Halfway between the Drakensberg and the sea (The Midlands), nestling in a green valley of bougainvillea's and azaleas, is Kwazulu/Natal's capital city, Pietermaritzburg. Here, as in many places in South Africa, the strength of Africa is in tandem with the architectural refinement of the British Empire. The Voortrekker settler and Indian culture are very obvious too.
Colorful parks and gardens, jacaranda-lined streets, ("city of flowers"), gabled red-brick Victorian and Edwardian mansions, museums and old churches, all combine to give it a peaceful colonial and country character.

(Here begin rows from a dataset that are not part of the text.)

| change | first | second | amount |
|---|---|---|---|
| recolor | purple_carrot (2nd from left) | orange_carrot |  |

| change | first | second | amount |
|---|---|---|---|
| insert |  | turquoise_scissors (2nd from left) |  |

The city is a good base from which to explore the rest of the Midlands.
The golden beaches of the north and south coasts, the game reserves of Zululand, and the battle sites of the interior are within half a day's drive of the city. The Drakensberg Mountain Range is two hours away and offers spectacular terrain for climbing and walking.
In 1838, the Dutch-speaking Voortrekker Boers trekked from the Cape in their wagons. They clashed with the Zulu's of King Shaka's domain and settled in the Msunduzi Valley.Here they established a village, as their new capital. Pietermaritzburg was named after two of their leaders, Piet Retief and Gert Maritz.

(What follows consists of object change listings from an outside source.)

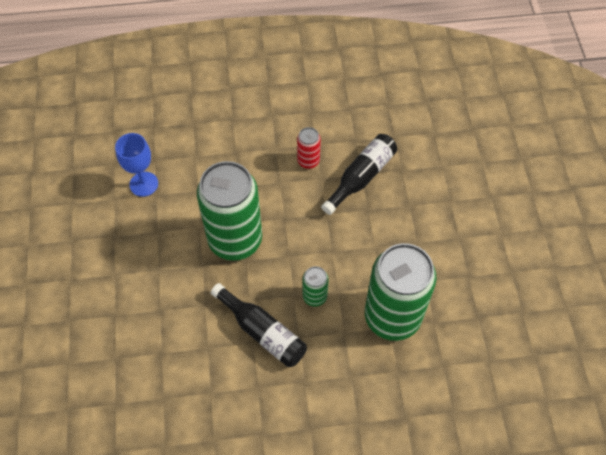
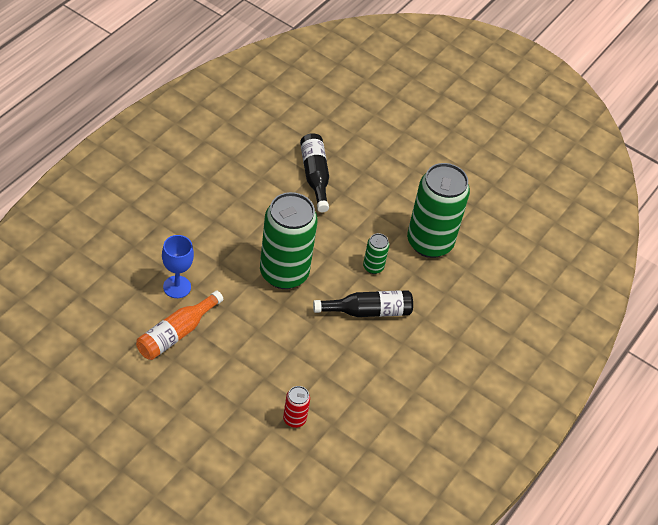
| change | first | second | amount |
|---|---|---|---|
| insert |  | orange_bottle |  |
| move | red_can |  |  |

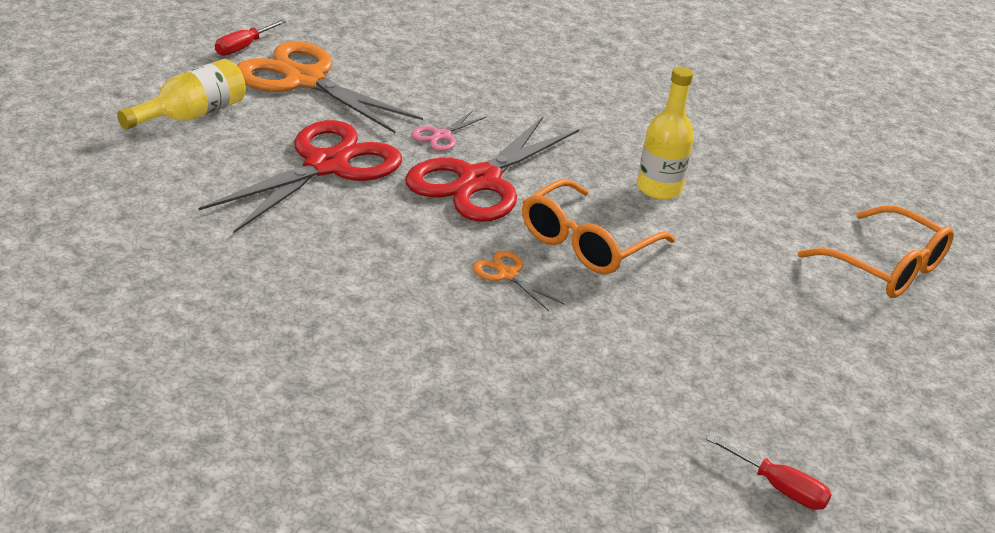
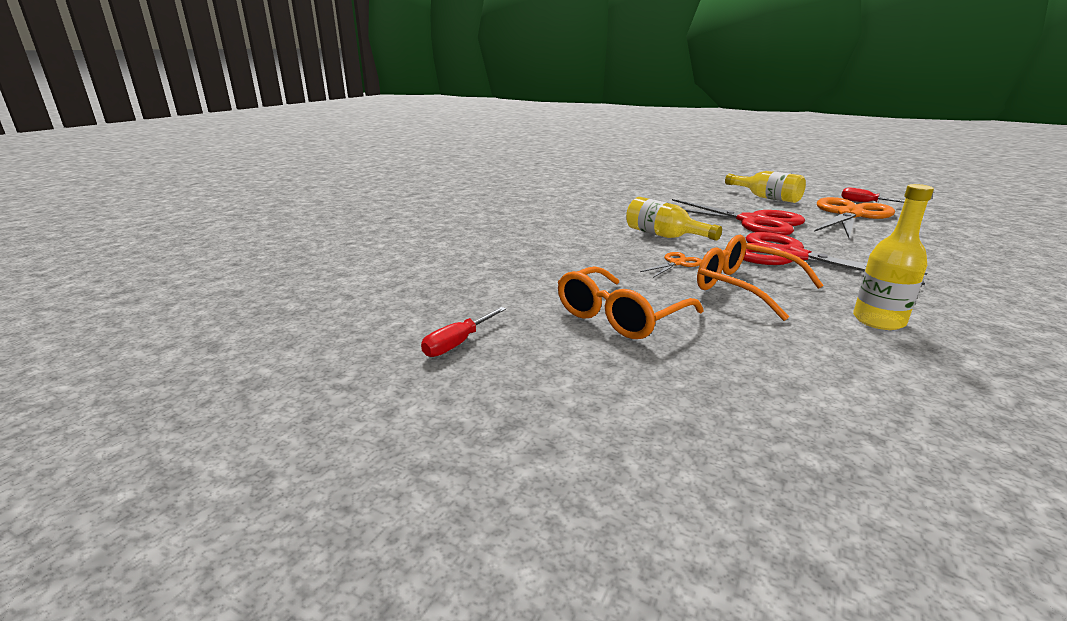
| change | first | second | amount |
|---|---|---|---|
| delete | pink_scissors |  |  |
| insert |  | yellow_bottle (1st from left) |  |
| move | orange_glasses (2nd from left in the first image) | orange_glasses (1st from left) |  |

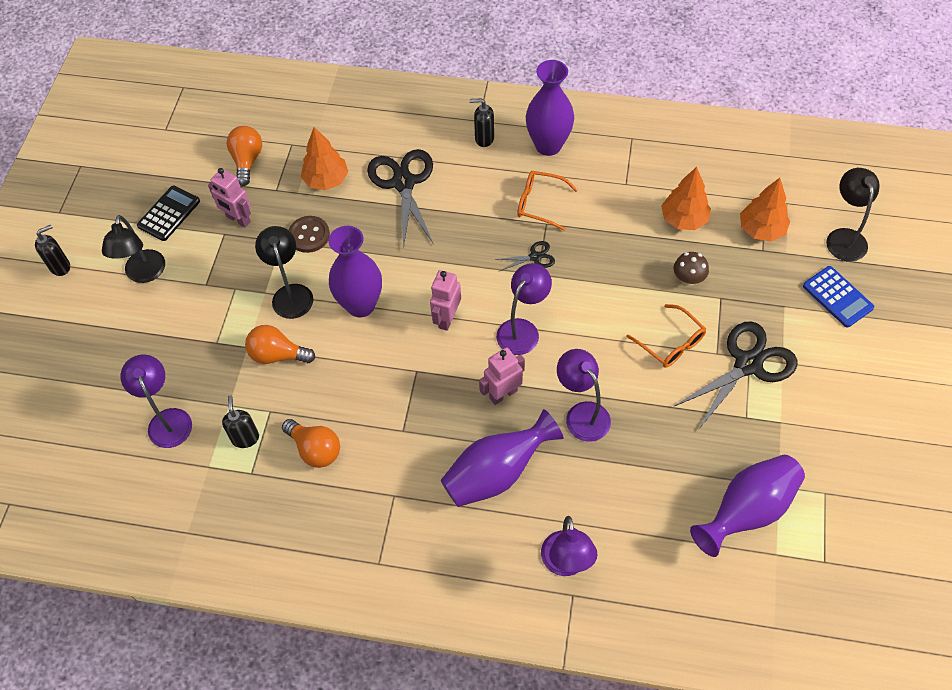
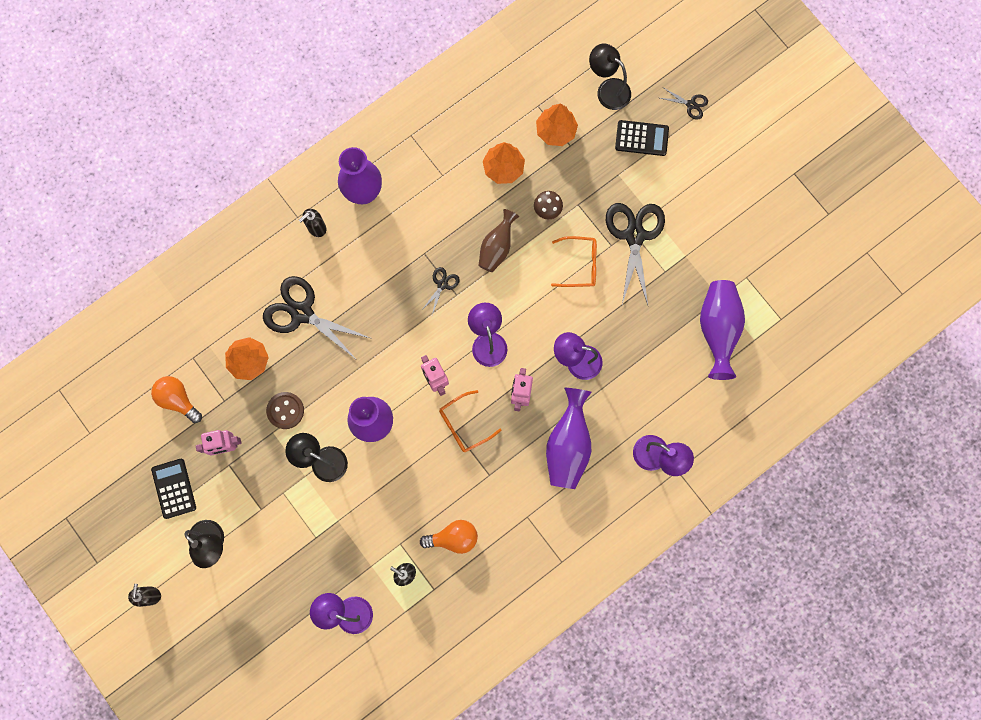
| change | first | second | amount |
|---|---|---|---|
| delete | orange_light_bulb (2nd from left) |  |  |
| insert |  | brown_vase |  |
| insert |  | black_scissors (4th from left) |  |
| move | orange_glasses (1st from left) |  |  |
| recolor | blue_calculator | black_calculator (2nd from left) |  |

WHERE TO GO AND WHAT TO SEE
The British turned the hamlet into a military garrison town five years later, and laid the foundations of the British Colonial style
As a traveller, your best bet is to acquire a copy of "Pietermaritzburg Town Trails" from Publicity House in Commercial Street, telephone no. 0331 - 451348. Enumerated trails start at the City Hall. Built in 1900, on the site of the original Voortrekker council hall, it is the largest all-brick building in the Southern Hemisphere.
It was declared a national monument in 1969. It houses an enormous organ, still used for recitals and concert recordings.
Church of the Vow, a Voortrekker Museum, is also on Churchill Square. The Natal Museum in Loop Street has impressive displays of Natal history and natural history, African ethnology, bushmen paintings, a dinosaur gallery and fascinating display of ships wrecked on the South African coast. Since Pietermaritzburg was home to the famous Gandhi, the museum houses a collection on Gandhi as well.
The miniature chapel, complete with altar, is one of the highlights of Macrorie House, a Victorian museum in which early British settler life in depicted. The Tatham Art Gallery, across the road from the City Hall, is a "must" if you're interested in local ethnic and leading South African artists. European artworks by Degas, Picasso, Matisse, Hockney and Renoir are on display too.
Other attractions in Pietermaritzburg are its lovely gardens, notably the Botanical Gardens, Alexandra Park and Queen Elizabeth Park. Alexander Park is the venue for "Art in the Park," the country's largest outdoor art exhibition, and "Cars in the Park," the most popular gathering of vintage cars and enthusiasts. At the end of September/early October Pietermaritzburg comes alive with the sound of music at the Hilton Festival of art and craft, cabaret and theatre. The Natal Witness Garden Show takes place at the same time.
Annual sporting events, festivals and outdoor shows draw some 300 000 people to Pietermaritzburg annually. Best known is the Comrades Marathon in June and attracts no less than 13 000 long-distance runners. The Duzi Canoe Marathon (in January) is three days of hard paddling, which starts in Pietermaritzburg and ends in Durban's Blue Lagoon.
The Midmar Mile, held on the Midmar Dam, attracts some 10 000 swimmers. It is held in February and is the world's largest inland ultra-swim.